Re: MT Confidence definition [ACTION-556]

Hi all
I managed to talk to Declan Groves about this yesterday. His view was 
that the original use case was to enable to confidence score that all 
statistical MT already generate in selecting the final output to be 
propagated in an open way. So using other method is some change (a 
broadening) of the use case.

He also saw the danger of confusion by users/implementors if something 
labelled as a 'confidence score' (which has a certain meaning in NLP 
circles) might be used to convey quality estimation (QE), which, 
depending how its done,  has a different sort of significance.

We did discuss the option of mtconfidence being used to convey the 
output of an automated score (e.g. BLEU) that had been integrated into 
an MT engine. This would be reasonable in use cases where MT engines are 
being dynamically retrained, but would require relaxing the wording.

I also asked questions of some  QE researchers in CNGL and got some 
interesting clarifications. Certainly QE is being used to provide scores 
of MT output (i was mistaken about that on the call), often trained on 
some human annotation collected on the quality of previous translations 
correlated to the current translation and perhaps other meta data 
(including the self reported confidence scores) from the MT engine. 
Certainly there are also occasions where QE operates in a very similar 
fashion to that intended for non-conformance in  LQI, so I think that 
remains an option also.

So, Yves, you are right that the current definition is limiting to other 
possible 'scores' representing a confidence in the translation being a 
'good' one,  beyond just the MT-engine generated scores.

At the same time I have the impression that the technologies for this 
are still emerging from the lab and don't have the benefit of widely 
used common platforms and industrial experience that SMT does. Overall 
this makes it difficult to make any hard and fast statements about what 
should and should not be used to generate MtConfidence scores right now.

So softening that limitation as Yves suggests may be useful in 
accommodating innovations in this area, but may also open the door to 
some confusion by users that may impact negatively on the business 
benefits of interoperation, e.g. a translation client gets a score that 
they think has a certain significance when in fact it has another.

So, if we were to make the changes suggested by Yves, we should 
accompany it with some best practice work to suggest how the 
annotatorRef value could be used to inform on the particular method used 
to generate the mtconfidence score, including some classification 
encodings, explanations of the different methods and the significance 
that can be placed on the resulting scores in different situations.
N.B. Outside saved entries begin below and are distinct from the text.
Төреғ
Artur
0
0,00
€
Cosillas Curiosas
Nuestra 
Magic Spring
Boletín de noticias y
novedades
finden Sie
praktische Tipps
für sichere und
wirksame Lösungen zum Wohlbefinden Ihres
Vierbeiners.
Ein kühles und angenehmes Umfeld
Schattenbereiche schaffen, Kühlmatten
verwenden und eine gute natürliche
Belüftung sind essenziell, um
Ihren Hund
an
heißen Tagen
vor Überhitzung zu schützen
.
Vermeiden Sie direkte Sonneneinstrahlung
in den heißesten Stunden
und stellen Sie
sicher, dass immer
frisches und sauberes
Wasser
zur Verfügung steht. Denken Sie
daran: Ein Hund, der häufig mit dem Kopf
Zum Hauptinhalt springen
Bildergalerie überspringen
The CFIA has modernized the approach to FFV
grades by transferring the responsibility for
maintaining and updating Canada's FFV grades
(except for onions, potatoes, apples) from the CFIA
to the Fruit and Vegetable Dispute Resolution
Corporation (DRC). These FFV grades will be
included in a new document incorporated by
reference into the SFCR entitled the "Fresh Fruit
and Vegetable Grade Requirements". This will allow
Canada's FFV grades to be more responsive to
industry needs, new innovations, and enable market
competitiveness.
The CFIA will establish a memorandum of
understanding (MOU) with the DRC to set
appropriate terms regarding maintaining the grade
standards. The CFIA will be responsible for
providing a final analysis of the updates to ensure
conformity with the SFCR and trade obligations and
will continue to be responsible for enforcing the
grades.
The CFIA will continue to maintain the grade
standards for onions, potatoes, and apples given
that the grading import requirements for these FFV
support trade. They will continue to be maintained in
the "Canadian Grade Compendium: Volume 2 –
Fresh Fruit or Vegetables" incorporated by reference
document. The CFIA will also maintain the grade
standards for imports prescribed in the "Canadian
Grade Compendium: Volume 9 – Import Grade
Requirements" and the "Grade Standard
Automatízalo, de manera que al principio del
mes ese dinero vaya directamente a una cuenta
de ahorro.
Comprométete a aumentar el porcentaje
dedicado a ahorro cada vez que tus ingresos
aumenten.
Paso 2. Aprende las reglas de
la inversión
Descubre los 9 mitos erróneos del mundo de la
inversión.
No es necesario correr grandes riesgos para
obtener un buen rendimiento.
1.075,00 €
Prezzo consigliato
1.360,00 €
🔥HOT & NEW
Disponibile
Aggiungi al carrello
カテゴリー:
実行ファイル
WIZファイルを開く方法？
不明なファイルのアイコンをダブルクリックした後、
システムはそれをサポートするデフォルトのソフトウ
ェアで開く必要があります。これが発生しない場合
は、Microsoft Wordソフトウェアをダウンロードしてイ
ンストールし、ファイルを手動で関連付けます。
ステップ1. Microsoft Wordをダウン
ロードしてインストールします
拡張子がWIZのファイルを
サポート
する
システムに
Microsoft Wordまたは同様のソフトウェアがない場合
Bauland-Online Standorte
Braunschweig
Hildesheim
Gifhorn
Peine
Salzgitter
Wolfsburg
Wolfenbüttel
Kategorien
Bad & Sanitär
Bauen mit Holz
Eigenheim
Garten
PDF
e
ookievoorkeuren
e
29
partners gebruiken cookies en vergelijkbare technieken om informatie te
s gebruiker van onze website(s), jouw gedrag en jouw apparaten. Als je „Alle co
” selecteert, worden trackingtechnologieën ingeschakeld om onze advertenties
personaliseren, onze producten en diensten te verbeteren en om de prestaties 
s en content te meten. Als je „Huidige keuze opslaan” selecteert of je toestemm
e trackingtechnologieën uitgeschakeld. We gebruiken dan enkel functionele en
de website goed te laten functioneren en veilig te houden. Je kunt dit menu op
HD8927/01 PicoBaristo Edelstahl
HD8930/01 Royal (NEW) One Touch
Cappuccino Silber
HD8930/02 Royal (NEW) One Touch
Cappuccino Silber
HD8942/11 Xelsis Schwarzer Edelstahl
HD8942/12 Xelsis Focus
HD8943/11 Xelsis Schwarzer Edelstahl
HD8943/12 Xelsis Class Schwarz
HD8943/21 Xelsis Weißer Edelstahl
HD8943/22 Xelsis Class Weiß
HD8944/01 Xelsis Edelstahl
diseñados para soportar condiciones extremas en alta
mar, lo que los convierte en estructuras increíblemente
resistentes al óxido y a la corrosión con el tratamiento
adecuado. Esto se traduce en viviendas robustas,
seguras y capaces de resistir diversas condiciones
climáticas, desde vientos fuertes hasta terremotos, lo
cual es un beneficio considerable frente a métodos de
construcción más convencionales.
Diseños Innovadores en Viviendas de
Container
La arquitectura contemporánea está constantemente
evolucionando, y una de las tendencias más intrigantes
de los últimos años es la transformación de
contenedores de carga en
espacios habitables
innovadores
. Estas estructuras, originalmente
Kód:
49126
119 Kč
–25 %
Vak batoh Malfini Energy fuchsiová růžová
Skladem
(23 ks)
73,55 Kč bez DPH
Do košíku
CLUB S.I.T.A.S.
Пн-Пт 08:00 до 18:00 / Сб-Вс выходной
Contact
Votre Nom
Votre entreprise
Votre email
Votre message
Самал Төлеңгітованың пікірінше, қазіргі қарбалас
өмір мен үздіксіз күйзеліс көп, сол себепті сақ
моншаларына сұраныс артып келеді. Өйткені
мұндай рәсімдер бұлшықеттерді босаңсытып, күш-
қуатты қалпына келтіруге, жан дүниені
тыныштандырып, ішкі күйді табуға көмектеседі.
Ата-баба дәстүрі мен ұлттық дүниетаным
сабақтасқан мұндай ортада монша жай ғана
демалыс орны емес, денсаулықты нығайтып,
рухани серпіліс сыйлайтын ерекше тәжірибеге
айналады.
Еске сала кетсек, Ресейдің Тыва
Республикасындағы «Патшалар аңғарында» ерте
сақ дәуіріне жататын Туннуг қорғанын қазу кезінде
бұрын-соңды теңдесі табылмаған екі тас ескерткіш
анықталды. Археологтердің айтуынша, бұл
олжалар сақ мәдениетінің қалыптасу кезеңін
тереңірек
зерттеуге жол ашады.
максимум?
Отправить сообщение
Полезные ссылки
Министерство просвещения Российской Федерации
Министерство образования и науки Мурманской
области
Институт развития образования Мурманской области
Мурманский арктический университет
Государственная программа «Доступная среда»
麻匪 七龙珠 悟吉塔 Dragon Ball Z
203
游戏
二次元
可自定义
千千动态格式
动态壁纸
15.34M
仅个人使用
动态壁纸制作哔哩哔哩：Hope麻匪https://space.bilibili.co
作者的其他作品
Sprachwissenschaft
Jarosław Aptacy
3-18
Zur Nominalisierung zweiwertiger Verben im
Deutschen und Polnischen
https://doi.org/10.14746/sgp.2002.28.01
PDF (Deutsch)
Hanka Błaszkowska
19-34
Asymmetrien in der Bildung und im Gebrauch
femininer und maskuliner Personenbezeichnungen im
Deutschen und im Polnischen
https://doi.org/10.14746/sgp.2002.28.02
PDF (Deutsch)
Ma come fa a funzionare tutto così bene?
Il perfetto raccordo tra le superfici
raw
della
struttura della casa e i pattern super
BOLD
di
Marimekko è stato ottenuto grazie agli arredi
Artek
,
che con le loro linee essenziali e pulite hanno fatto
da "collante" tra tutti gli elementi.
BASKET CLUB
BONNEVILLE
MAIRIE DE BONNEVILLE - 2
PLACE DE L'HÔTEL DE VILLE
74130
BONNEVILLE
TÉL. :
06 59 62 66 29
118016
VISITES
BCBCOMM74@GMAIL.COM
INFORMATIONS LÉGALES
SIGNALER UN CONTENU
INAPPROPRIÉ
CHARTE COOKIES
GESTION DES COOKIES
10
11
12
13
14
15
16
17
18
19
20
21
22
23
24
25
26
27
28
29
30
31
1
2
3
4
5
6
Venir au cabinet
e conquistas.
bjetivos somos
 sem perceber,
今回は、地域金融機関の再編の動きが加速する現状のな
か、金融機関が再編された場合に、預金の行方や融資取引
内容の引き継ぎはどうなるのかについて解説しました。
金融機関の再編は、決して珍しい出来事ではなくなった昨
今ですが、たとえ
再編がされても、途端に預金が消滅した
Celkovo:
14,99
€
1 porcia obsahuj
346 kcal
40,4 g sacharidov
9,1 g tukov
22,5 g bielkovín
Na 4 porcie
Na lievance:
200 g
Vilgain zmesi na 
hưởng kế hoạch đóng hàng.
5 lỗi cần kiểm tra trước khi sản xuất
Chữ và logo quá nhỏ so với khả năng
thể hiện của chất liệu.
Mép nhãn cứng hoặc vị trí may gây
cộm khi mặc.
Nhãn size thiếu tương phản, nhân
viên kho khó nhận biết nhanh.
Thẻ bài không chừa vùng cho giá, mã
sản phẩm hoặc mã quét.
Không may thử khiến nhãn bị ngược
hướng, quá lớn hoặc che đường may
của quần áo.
My 
general feeling, perhaps incorrect, is that the current IG membership 
probably doesn't have the breadth of expertise to provide this best 
practice. Arle, could this be something that QT-Launchpad could take on?

To sum up:
1) the text proposed by yves may relax limits of what can produce 
mtconfidence score  in a useful way by accommodating different 
techniques, but also has the potential to cause confusion about the 
singificance of score produced by different methods. Some of these could 
anyway be conveyed in the non-compliance in LQI, but not all.

2) it seems very difficult to formulate wording that would constrain the 
range of methods in any usable way between the current text and what 
Yves suggests. So let restrict ourselves to these two options.

3) If we relax the wording as Yves suggests, expertise would be needed 
to form best practice on the use of the annotatorsRef value to provide a 
way of classifying the different scoring methods in a way that's useful 
for users.

Apologies for the long email, but unfortunately i could find any clear 
pointers one way or another.  Personally, I'm more neutral the proposal. 
But also I don't know if we could categorize this as a minor 
clarification or not either.

Please voice your views on the list, and lets try and get consensus 
before the call next week. Note I'm not available for the call and I 
think Felix is away also.

But we need to form a consensus quickly if we are to avoid delaying the 
PR stage further.

Regards,
Dave


On 17/07/2013 11:35, Yves Savourel wrote:
> Hi Dave,
>
> In the case of QuEst, for the scenario I have in mind, one would for example perform the MT part with MS Hub, then pass that
> information to QuEst and get back a score that indicate a level of confidence for that translation candidate. So that's a step after
> Mt and before any human looks at it.
>
> I may be wrong, but "MT Confidence" seems to be a good place to put that information.
>
> Even if QuEst is a wrong example. Having MT Confidence restricted to *self-reported* value seems very limiting. But maybe I'm mis
> interpreting the initial aim of the data category.
>
> Cheers,
> -ys
>
> -----Original Message-----
> From: Dave Lewis [mailto:dave.lewis@cs.tcd.ie]
> Sent: Wednesday, July 17, 2013 12:25 PM
> To: public-multilingualweb-lt@w3.org
> Subject: Re: MT Confidence definition
>
> Hi Yves,
> I don't necessarily agree with this based on the example you give in relation to quality estimation in Quest.
>
> Is not the goal of quality estimation to predict the quality of a translation of a given source string for a given MT engine
> training corpora and training regime _prior_ to actually performing the translation?
>
> In which case it would be an annotation of a translation but of a _source_ with reference to an existing or planned MT engine (which
> you rightly say in response to Sergey can be resolved via the annotatorsRef).
>
> So while the basic data structure of mtConfidence would work for, the use case, name and wording don't i think match the use of MT
> QE.
>
> Declan, Ankit could you comment - I'm not really an expert here, and not up to speed on the different applications of MT QE.
>
> cheers,
> Dave
>
>
> On 17/07/2013 08:29, Yves Savourel wrote:
>> Hi all,
>>
>> I've noticed a minor text issue in the specification:
>>
>> For the MT Confidence data category we say:
>>
>> "The MT Confidence data category is used to communicate the
>> self-reported confidence score from a machine translation engine of the accuracy of a translation it has provided."
>>
>> This is very limiting.
>>
>> I think it should say:
>>
>> "The MT Confidence data category is used to communicate the confidence
>> score of the accuracy of a translation provided by a machine translation."
>>
>> (and later: "the self-reported confidence score" should be "the reported confidence score").
>>
>> There could be cases where the confidence score is provided by another
>> system than the one that provided the MT candidate. The QuEst project
>> is an example of this
>> http://staffwww.dcs.shef.ac.uk/people/L.Specia/projects/quest.html)
>>
>> Cheers,
>> -ys
>>
>>
>>
>

Received on Friday, 19 July 2013 17:38:38 UTC